FIG 1 .

gerS, cwlD, and pdaA mutants exhibit germination defects but form wild-type levels of spores. (A) Schematic of cortex peptidoglycan modifications mediated by CwlD and PdaA in B. subtilis. Red hexagons represent N-acetylglucosamine (NAG); blue hexagons represent N-acetylmuramic acid (NAM); brown hexagons represent muramic-δ-lactam (MAL); filled green circles represent l-alanine; open yellow circles represent d-glutamic acid; filled gray circles represent m-2,6-diaminopimelic acid; open green circles represent d-alanine.

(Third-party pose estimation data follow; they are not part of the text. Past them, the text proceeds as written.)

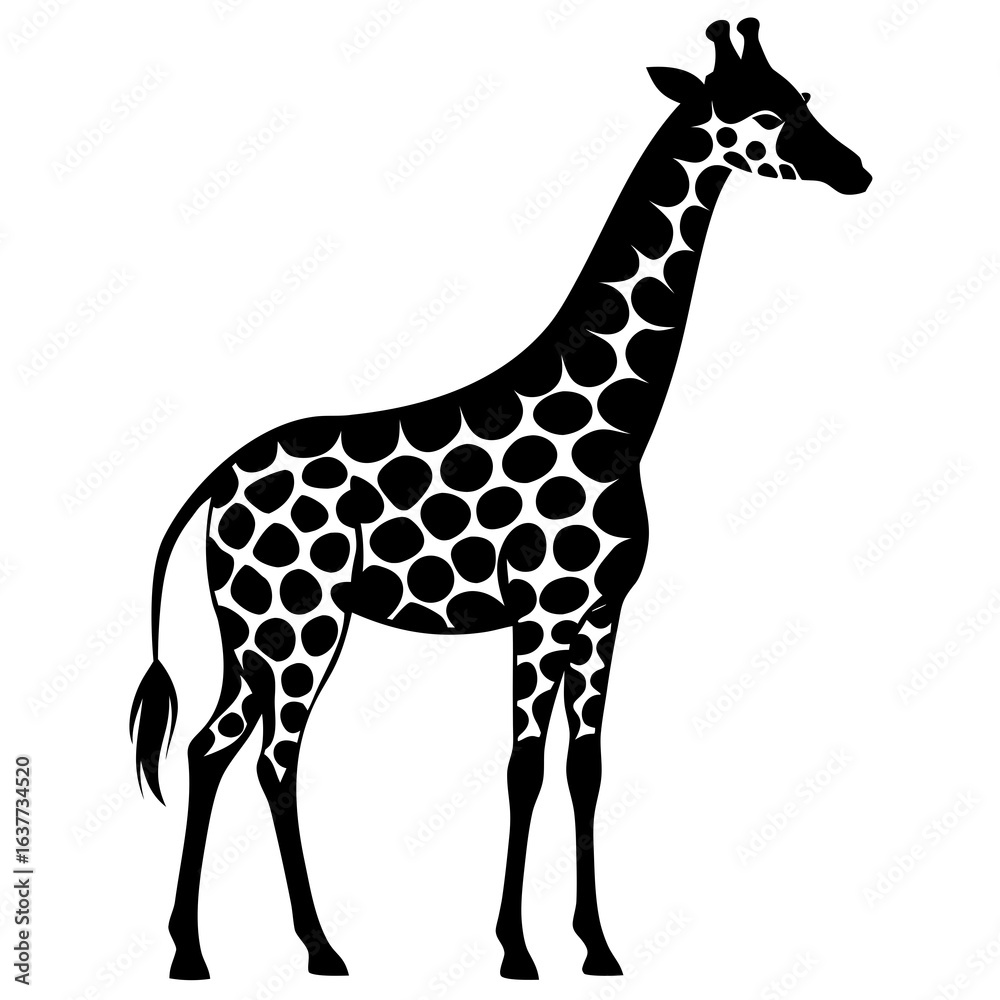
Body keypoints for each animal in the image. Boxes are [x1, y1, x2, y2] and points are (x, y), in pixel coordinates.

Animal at [130, 18, 870, 981]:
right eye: (760, 114)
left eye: (803, 97)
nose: (856, 170)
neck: (616, 420)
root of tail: (217, 482)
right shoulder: (543, 612)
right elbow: (523, 767)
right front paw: (517, 950)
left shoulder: (600, 613)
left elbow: (585, 766)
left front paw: (597, 947)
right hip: (300, 622)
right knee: (274, 759)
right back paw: (320, 948)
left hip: (249, 628)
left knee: (210, 746)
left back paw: (191, 951)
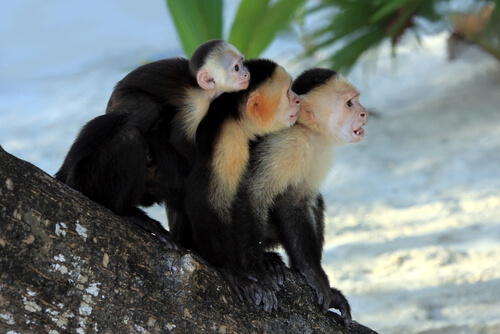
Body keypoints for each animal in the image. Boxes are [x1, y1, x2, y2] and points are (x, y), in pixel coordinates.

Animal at [184, 58, 300, 314]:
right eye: (288, 92)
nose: (299, 99)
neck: (237, 119)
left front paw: (261, 262)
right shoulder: (229, 141)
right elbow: (210, 200)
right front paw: (234, 270)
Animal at [231, 68, 368, 324]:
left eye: (357, 100)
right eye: (349, 104)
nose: (364, 113)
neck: (306, 131)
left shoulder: (319, 152)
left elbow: (297, 202)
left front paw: (310, 272)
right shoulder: (286, 145)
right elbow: (252, 193)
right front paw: (258, 269)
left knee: (315, 202)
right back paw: (267, 260)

The order of CwlD function relative to PdaA function on peptidoglycan is shown. (B) Apparent sporulation efficiencies of the wild-type (WT), ΔgerS, ΔcwlD, and ΔpdaA strains and their complements measured for four biological replicates by heat-treating sporulation cultures and determining CFU on media containing germinant cultures relative to untreated cultures. The Δspo0A mutant served as a negative control because it cannot form spores (11). Averages of results from four biological replicates are shown along with the associated standard deviations. (C) Spore purification yields. Sporulating cells were harvested from 70:30 agar plates 48 h following plating. The optical density at 600 nm for all purified spore stocks resuspended in identical 600-µl volumes was determined divided by the total number of 70:30 plates used per strain. Averages and standard deviations of results from three independent experiments are shown. (D) Germination efficiency of ΔgerS, ΔcwlD, and ΔpdaA spores and their complements. Averages of results from three biological replicates performed using two independent spore preparations are shown along with the associated standard deviations. The ΔsleC mutant served as a negative control because it is defective in cortex hydrolysis (21). Statistical analyses were performed using one-way ANOVA and Tukey’s test. *, P < 0.05; **, P < 0.005; ***, P < 0.0005; ****, P < 0.0001; n.s., not statistically significant.